Cost-Sensitive Analysis
Different errors have different costs:
Medical screening:
- FN (miss disease): Cost = $50,000 (late treatment)
- FP (false alarm): Cost = $500 (extra tests)
Total cost = FN × $50,000 + FP × $500
= 15 × $50,000 + 10 × $500
= $750,000 + $5,000
= $755,000
Optimize for minimum cost, not just accuracy.

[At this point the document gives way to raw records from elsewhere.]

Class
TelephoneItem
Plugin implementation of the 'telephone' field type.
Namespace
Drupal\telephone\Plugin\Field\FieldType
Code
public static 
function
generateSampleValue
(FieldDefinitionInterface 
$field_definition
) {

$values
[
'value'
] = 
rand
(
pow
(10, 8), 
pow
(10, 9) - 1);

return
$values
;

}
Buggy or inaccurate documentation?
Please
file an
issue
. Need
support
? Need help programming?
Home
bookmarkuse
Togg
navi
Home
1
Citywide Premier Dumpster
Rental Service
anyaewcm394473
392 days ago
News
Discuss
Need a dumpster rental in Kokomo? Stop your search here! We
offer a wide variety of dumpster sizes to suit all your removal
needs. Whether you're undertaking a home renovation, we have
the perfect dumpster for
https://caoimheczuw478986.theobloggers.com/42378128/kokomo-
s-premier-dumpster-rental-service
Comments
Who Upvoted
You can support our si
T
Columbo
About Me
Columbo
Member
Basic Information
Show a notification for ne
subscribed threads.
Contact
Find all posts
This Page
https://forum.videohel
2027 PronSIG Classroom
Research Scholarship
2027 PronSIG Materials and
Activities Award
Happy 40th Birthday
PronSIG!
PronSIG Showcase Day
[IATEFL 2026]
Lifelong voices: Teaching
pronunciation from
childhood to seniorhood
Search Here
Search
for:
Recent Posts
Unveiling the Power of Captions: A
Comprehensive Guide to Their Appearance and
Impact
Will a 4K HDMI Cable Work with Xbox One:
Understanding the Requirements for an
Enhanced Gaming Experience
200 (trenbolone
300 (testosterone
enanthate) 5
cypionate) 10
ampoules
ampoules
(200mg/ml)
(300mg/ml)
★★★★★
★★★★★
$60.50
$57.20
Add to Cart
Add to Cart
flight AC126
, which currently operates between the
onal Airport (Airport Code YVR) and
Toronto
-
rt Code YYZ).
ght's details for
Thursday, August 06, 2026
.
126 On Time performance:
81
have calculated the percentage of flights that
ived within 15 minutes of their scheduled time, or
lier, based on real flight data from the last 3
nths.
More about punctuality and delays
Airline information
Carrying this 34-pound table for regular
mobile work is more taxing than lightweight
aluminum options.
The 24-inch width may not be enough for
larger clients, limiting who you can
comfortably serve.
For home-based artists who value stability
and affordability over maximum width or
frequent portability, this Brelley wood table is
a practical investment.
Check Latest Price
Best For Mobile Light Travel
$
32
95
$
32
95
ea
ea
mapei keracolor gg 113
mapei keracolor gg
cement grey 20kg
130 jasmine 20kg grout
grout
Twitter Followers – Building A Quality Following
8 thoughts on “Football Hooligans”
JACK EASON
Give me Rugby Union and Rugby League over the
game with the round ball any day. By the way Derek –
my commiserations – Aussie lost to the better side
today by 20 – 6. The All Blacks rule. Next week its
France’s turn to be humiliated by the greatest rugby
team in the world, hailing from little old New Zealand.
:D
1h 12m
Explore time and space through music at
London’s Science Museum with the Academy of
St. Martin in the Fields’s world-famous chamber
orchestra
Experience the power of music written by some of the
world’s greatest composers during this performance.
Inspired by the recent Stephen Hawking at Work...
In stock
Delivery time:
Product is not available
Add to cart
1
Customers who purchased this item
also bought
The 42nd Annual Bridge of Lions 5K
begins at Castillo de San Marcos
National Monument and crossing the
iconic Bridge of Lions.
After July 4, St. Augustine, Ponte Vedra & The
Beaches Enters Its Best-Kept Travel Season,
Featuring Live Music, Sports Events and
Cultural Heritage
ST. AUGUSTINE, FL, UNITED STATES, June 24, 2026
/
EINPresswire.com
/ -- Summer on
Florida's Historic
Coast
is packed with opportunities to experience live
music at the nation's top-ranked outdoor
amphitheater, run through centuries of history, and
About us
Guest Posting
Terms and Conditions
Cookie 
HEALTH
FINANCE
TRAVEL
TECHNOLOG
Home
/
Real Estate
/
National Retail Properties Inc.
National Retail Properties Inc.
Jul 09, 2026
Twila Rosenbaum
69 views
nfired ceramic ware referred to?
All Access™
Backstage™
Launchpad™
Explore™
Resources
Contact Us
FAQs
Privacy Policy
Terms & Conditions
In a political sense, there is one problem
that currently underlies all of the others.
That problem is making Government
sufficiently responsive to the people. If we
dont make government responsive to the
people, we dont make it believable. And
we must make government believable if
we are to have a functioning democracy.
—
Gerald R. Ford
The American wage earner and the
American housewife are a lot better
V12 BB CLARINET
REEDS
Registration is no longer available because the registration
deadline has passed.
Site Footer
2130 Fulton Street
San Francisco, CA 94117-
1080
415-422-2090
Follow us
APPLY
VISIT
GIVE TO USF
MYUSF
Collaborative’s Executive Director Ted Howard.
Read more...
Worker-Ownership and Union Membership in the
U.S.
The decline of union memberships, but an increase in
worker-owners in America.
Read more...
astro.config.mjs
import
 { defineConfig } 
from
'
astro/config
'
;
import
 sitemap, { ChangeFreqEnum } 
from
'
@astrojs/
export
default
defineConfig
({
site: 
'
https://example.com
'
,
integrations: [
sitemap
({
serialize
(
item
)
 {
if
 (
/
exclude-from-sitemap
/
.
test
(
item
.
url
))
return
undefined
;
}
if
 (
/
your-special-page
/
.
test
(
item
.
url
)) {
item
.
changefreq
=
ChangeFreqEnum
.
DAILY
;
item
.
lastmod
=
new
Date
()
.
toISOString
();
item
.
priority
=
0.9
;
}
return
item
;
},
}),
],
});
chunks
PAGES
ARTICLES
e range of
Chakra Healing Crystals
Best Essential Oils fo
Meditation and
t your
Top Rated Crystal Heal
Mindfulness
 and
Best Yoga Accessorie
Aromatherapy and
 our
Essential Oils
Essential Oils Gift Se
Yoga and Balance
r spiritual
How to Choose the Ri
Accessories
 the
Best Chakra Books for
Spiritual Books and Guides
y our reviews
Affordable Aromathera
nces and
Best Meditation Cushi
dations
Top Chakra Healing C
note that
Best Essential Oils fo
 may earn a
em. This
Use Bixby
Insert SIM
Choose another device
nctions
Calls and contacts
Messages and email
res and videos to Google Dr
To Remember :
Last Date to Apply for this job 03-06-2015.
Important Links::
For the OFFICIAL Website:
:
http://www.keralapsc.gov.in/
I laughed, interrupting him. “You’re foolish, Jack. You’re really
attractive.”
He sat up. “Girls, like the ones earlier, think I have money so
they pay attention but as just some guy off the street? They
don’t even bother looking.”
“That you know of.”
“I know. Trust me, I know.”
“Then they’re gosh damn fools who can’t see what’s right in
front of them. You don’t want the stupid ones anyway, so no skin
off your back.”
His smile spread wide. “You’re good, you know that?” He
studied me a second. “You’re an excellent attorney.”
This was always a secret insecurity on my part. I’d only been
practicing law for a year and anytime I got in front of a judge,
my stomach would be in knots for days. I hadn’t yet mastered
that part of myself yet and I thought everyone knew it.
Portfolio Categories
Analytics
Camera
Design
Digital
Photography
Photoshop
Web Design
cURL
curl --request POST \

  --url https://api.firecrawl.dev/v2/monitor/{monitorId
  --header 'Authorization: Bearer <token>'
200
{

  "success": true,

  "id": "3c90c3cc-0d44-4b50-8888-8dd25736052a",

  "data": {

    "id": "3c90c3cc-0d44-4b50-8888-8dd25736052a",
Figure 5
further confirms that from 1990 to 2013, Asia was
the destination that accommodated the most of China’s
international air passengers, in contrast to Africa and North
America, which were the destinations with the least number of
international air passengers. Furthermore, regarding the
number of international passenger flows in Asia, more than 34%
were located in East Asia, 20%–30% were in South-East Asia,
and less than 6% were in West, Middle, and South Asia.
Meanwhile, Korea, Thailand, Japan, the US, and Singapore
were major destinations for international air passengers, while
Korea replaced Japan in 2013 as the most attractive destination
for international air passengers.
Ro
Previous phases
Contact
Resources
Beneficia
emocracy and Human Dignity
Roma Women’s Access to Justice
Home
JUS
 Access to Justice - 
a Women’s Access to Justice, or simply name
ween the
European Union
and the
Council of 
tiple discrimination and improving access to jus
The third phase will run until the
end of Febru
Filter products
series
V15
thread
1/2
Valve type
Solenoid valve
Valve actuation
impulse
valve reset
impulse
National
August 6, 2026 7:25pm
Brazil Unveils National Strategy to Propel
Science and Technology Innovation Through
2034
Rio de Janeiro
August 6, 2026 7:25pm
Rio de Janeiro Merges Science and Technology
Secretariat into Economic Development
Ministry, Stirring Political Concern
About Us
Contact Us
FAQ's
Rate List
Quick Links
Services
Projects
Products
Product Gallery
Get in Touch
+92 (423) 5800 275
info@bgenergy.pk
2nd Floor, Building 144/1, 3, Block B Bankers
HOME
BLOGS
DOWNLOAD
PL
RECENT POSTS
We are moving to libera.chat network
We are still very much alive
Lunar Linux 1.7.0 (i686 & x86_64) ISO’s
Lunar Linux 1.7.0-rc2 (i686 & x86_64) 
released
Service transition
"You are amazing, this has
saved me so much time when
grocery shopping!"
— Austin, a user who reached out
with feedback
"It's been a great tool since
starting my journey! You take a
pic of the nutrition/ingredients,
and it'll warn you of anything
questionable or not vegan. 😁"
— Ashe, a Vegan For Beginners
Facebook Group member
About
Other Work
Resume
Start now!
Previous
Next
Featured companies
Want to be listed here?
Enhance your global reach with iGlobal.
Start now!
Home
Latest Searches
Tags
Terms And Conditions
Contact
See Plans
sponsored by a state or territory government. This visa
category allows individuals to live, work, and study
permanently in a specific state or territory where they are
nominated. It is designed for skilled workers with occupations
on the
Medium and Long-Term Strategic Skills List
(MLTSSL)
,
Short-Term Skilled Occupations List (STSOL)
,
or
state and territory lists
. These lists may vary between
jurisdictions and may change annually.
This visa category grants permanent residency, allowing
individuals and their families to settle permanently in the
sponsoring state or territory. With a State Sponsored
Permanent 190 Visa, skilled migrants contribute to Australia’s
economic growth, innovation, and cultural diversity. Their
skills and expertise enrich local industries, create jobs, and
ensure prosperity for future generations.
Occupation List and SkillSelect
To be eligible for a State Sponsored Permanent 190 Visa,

Confusion Matrix in Production
Monitor confusion matrices over time:
January: Cat Dog June: Cat Dog
Cat 90 10 Cat 85 15 ← Performance dropping
Dog 5 95 Dog 25 75 ← Dog detection degraded
Possible causes:
- Data drift (new dog breeds?)
- Season change (winter coats?)
- Bug in preprocessing
Summary
- Confusion matrices show exactly where models make mistakes
- Diagonal = correct, off-diagonal = errors
- Derive precision, recall, F1 from the matrix
- Normalize by row to see per-class performance
- Use for debugging: find confusing classes, bias, and patterns
- Different thresholds give different matrices
- Monitor in production to catch degradation
This completes the Probability & Statistics for AI course! You now have the probabilistic foundations to understand how AI models learn, predict, and handle uncertainty.